Larry Bock, along with Lockheed Martin, was the founder of the very first science and engineering festival in San Diego. Bock was an entrepreneur in the truest sense of the word, and like all entrepreneurs, he ran into some headwinds with the entrenched bureaucracy. He applied for and won a government grant to do the festival. (This comes under the heading of be careful what you wish for, you may get it.) With that grant came strict rules, conditions and red tape. While the grant was technically to UC San Diego, Bock was the brains and heart behind the event. But the tension was obvious and Bock clashed with the University at every turn. Bock felt that UCSD was rigid and unappreciative. He said, “They thought I was a difficult person. I am a difficult person, I’m difficult because I demand perfection and I’m passionate about it. And I don’t want to do anything second rate.” Spoken like the true entrepreneur that he was. Sadly, Bock died in 2016 from cancer.

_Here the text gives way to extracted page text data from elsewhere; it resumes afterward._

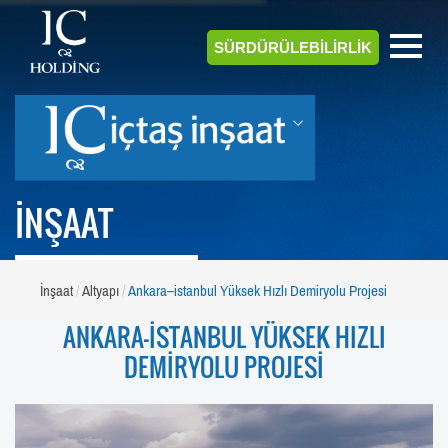
SÜRDÜRÜLEBİLİRLİK
İNŞAAT
İnşaat
Altyapı
Ankara–istanbul Yüksek Hızlı Demiryolu Projesi
ANKARA–İSTANBUL YÜKSEK HIZLI
DEMİRYOLU PROJESİ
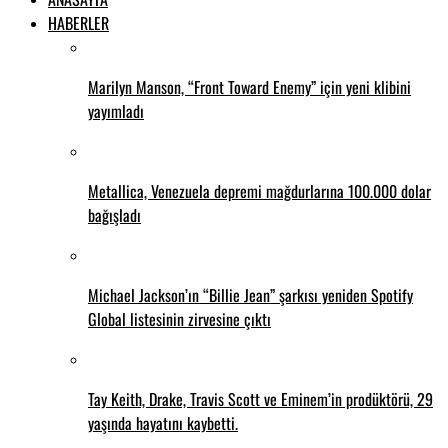
HABERLER
Marilyn Manson, “Front Toward Enemy” için yeni klibini
yayımladı
Metallica, Venezuela depremi mağdurlarına 100.000 dolar
bağışladı
Michael Jackson’ın “Billie Jean” şarkısı yeniden Spotify
Global listesinin zirvesine çıktı
Tay Keith, Drake, Travis Scott ve Eminem’in prodüktörü, 29
yaşında hayatını kaybetti.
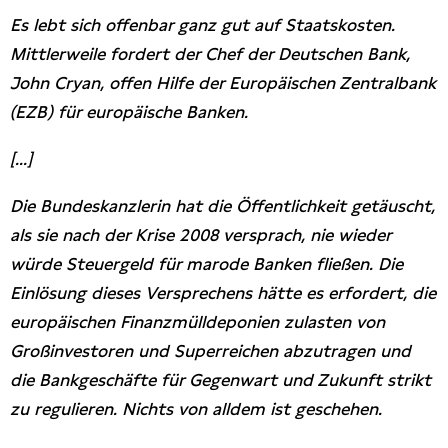
Es lebt sich offenbar ganz gut auf Staatskosten.
Mittlerweile fordert der Chef der Deutschen Bank,
John Cryan, offen Hilfe der Europäischen Zentralbank
(EZB) für europäische Banken.
[...]
Die Bundeskanzlerin hat die Öffentlichkeit getäuscht,
als sie nach der Krise 2008 versprach, nie wieder
würde Steuergeld für marode Banken fließen. Die
Einlösung dieses Versprechens hätte es erfordert, die
europäischen Finanzmülldeponien zulasten von
Großinvestoren und Superreichen abzutragen und
die Bankgeschäfte für Gegenwart und Zukunft strikt
zu regulieren. Nichts von alldem ist geschehen.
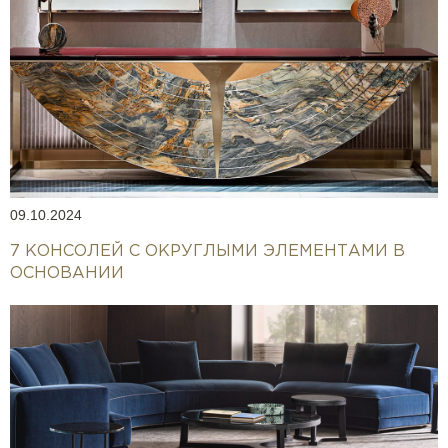
09.10.2024
7 КОНСОЛЕЙ С ОКРУГЛЫМИ ЭЛЕМЕНТАМИ В
ОСНОВАНИИ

But let’s pause a moment. To my way of thinking, this is no surprise — entrepreneurs and bureaucracies are like oil and water. The details are long forgotten, but the theme was quickly cast in stone. The first festival in 2009 was a wild success in Balboa Park, attracting more than 50,000 people. And then frustrated with lawyers, lawsuits and back-biting, Bock picked up his test tubes, packed his bags and took his festival, now called the USA Science and Engineering Festival, to Washington, D.C. where it launched the following year on the National Mall with an introduction by Barack Obama, and more than 250,000 people showed up. Folks, there is a lesson in here, and I am going to let you find it on your own.

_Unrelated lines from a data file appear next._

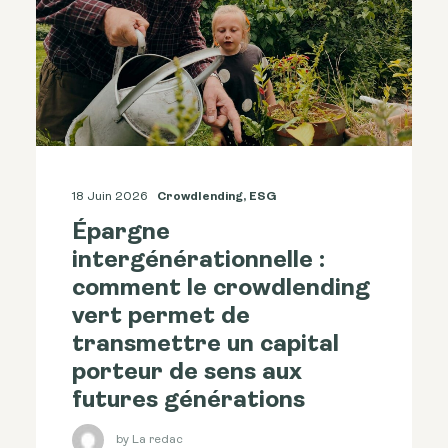
18 Juin 2026
Crowdlending
,
ESG
Épargne
intergénérationnelle :
comment le crowdlending
vert permet de
transmettre un capital
porteur de sens aux
futures générations
by La redac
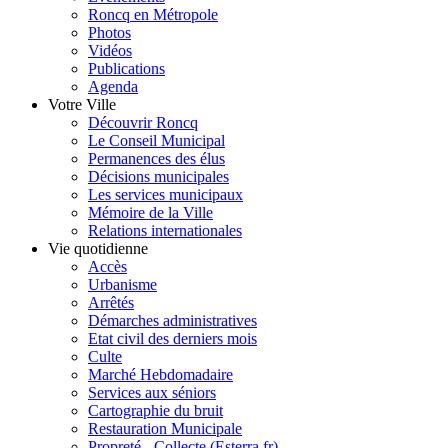
Roncq en Métropole
Photos
Vidéos
Publications
Agenda
Votre Ville
Découvrir Roncq
Le Conseil Municipal
Permanences des élus
Décisions municipales
Les services municipaux
Mémoire de la Ville
Relations internationales
Vie quotidienne
Accès
Urbanisme
Arrêtés
Démarches administratives
Etat civil des derniers mois
Culte
Marché Hebdomadaire
Services aux séniors
Cartographie du bruit
Restauration Municipale
Propreté - Collecte (Esterra.fr)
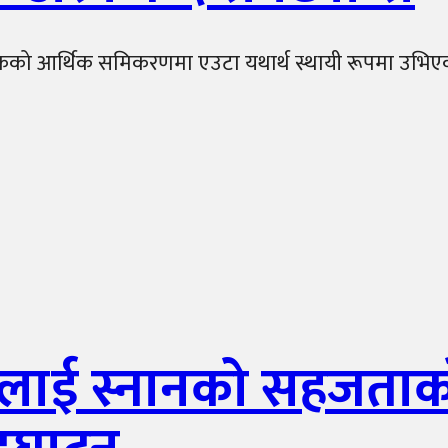
र्थिक समिकरणमा एउटा यथार्थ स्थायी रूपमा उभिएको छ रे
नलाई स्नानको सहजताक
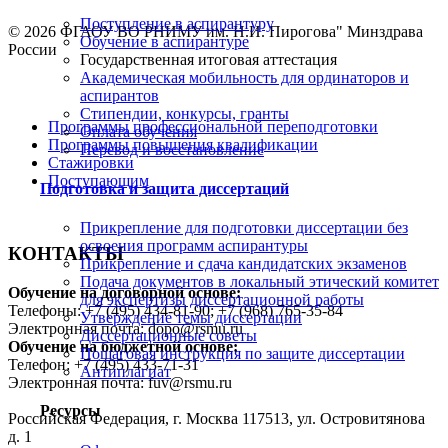
Поступление в аспирантуру
© 2026 ФГАОУ ВО РНИМУ им. Н.И. Пирогова" Минздрава
Обучение в аспирантуре
России
Государственная итоговая аттестация
Академическая мобильность для ординаторов и
аспирантов
Стипендии, конкурсы, гранты
Программы профессиональной переподготовки
Оплата обучения
Программы повышения квалификации
Перевод и восстановление
Стажировки
Поступающим
Подготовка и защита диссертаций
Прикрепление для подготовки диссертации без
освоения программ аспирантуры
КОНТАКТЫ
Прикрепление и сдача кандидатских экзаменов
Подача документов в локальный этический комитет
Обучение на договорной основе:
для экспертизы диссертационной работы
Телефоны: +7 (495) 434-81-90; +7 (968) 765-35-84
Утверждение темы диссертации
Электронная почта: dopo@rsmu.ru
Диссертационные советы
Обучение на бюджетной основе:
Пошаговая инструкция по защите диссертации
Телефон: +7 (495) 433-71-31
Антиплагиат
Электронная почта: fuv@rsmu.ru
Ресурсы
Российская Федерация, г. Москва 117513, ул. Островитянова
д. 1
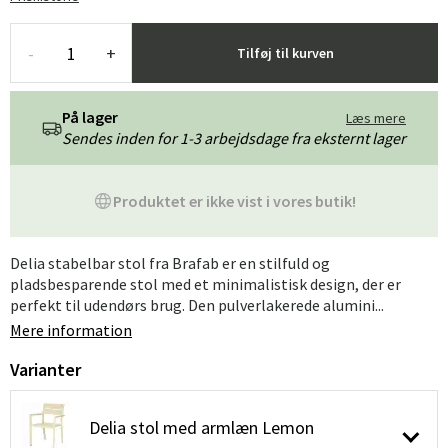
-
+
Tilføj til kurven
På lager
Læs mere
Sendes inden for 1-3 arbejdsdage fra eksternt lager
Produktet er ikke vist i vores butik!
Delia stabelbar stol fra Brafab er en stilfuld og
pladsbesparende stol med et minimalistisk design, der er
perfekt til udendørs brug. Den pulverlakerede alumini...
Mere information
Varianter
Delia stol med armlæn Lemon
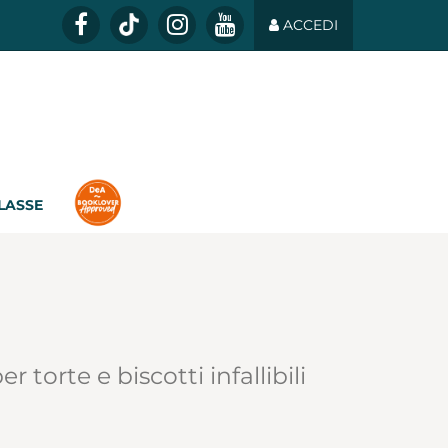
ACCEDI
CLASSE
r torte e biscotti infallibili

But I told you I saw the future today. I saw 50,000 parents and children wandering around Petco, dazzled by the exhibits, the dozens of volunteer scientists and engineers, and the science. I talked to Joe Panetta, CEO of Biocom, one of the major sponsors of the event. He says he became enchanted with science in fifth grade, because a teacher made it special for him. Joe embodies the mantra that you need to get to the children early and tell them about STEAM.

At lunch, we sat with two young engineers from Northrop Grumman. They were spending the day as volunteers. They were recent college graduates, one Berkeley, one Stoneybrook, electrical engineering, mechanical engineering and computer science. Their first jobs out of college are with Northrop, where they participate in a three-year program which lets them sample various products and programs within the giant corporation. Then they get to pick a specialty that fits them. Clearly, Northrop does not want to lose talent.

San Diego has come a long way. The past is behind us, but it is always important to remember the vision, the genius and the commitment of Larry Bock, who was the first to imagine what a science festival could do for a region. What I saw today was thousands of young people with eyes wide open, beginning to explore possibilities, careers and passions that they had never previously imagined.

Rule No. 651: Larry Bock was blind, but he could see for miles.